2019, p.96), we believe that in such cases, AI ethics should be further harmonized in a collaborative effort amongst stakeholders to allow a binding character, and also embedded in a broader framework of ethical action of organizations (Lauer
2021).
The hype around artificial intelligence for social good is still ongoing and requires further debunking. In many discussions, the conclusion a project is “for good” is made too quickly, without proper consideration of important details and without the help of any established theoretical analysis. Even though the ‘good’ or the ‘public interest’ cannot be defined universally, democracies have established political agreements and institutions to define exactly this. As we have hopefully exemplified with this article, there are existing concepts, theories, discourses, and deliberative procedures available to guide us to pragmatic conclusions.
5.2 Open questions for further research
The concept of Public Interest AI raises interesting and new questions that require further research.
First of all, we think more work needs to be done, to determine which degree and which type of deliberation and co-design are necessary for AI projects, to deliver on the promise to serve the public interest. Similar to the position articulated by Sloane et al. (
2020), we believe that more attention needs to be brought to successful and appropriate methods of participatory design overall, but particularly the step towards implementing the results is hard. As many attempts have shown, “design by committee” does not necessarily go well with creation. So, we propose it is an important (further research) question how to bridge this gap. On a more detailed level, we are interested to learn more about tools and methods to translate between participatory design and technical implementation.

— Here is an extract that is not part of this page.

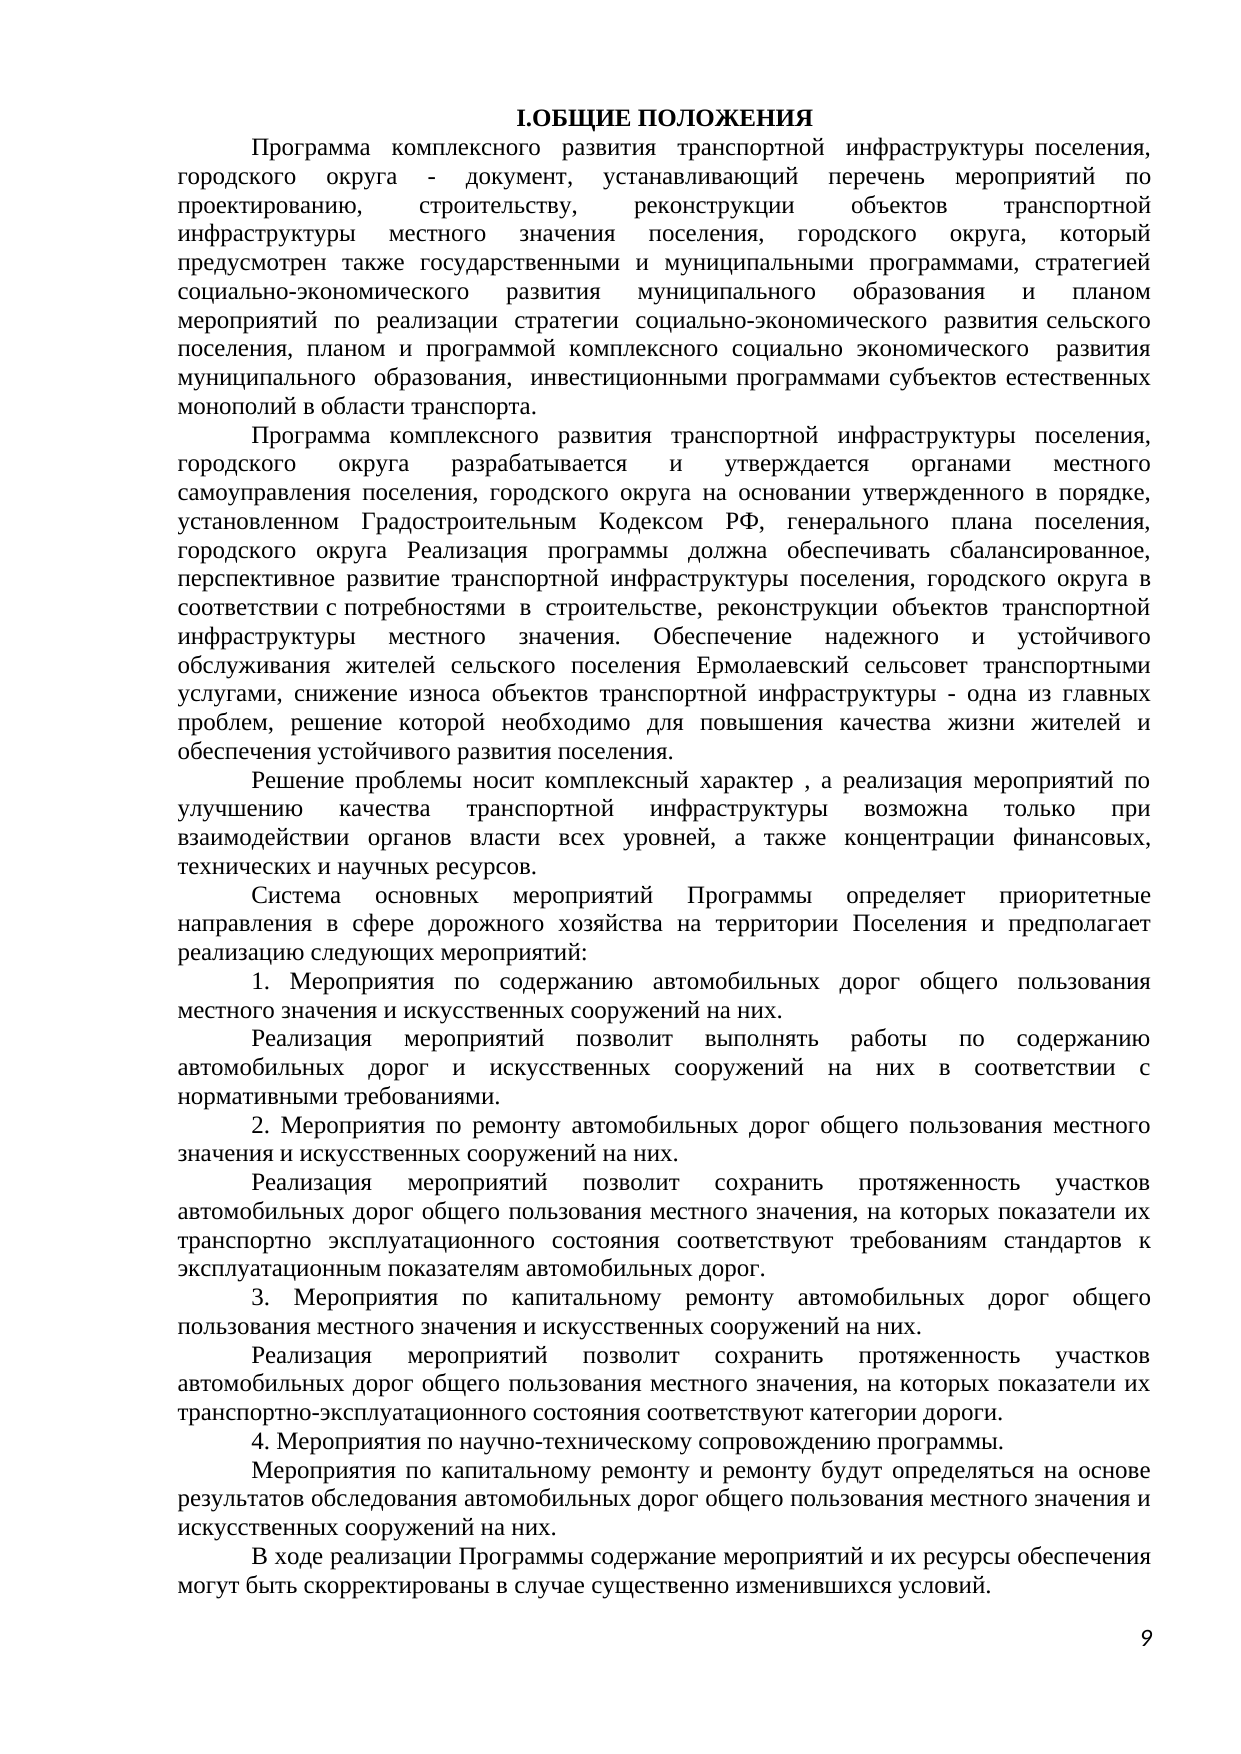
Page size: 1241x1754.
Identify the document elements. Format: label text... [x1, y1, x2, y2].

Another related and important question regards the better understanding of the gap between the vision and the reality of open-source software for the public interest (and in particular public sector) AI. While we do hear voices in general agreement about open source being the goal for public service infrastructures, the reality seems to impose (to the best of our knowledge under-researched) obstacles toward the actual adoption. This is thus an open question also, in which scenarios, under which licenses, and to what degree is a commitment to open and free software necessary for public interest AI.
Finally, as a basis for more extensive research, we are releasing a survey and creating a dataset of public interest AI cases. We aim to identify cases in broad areas, including public administration, and test the (so far theoretical) guiding principles we have presented in this paper.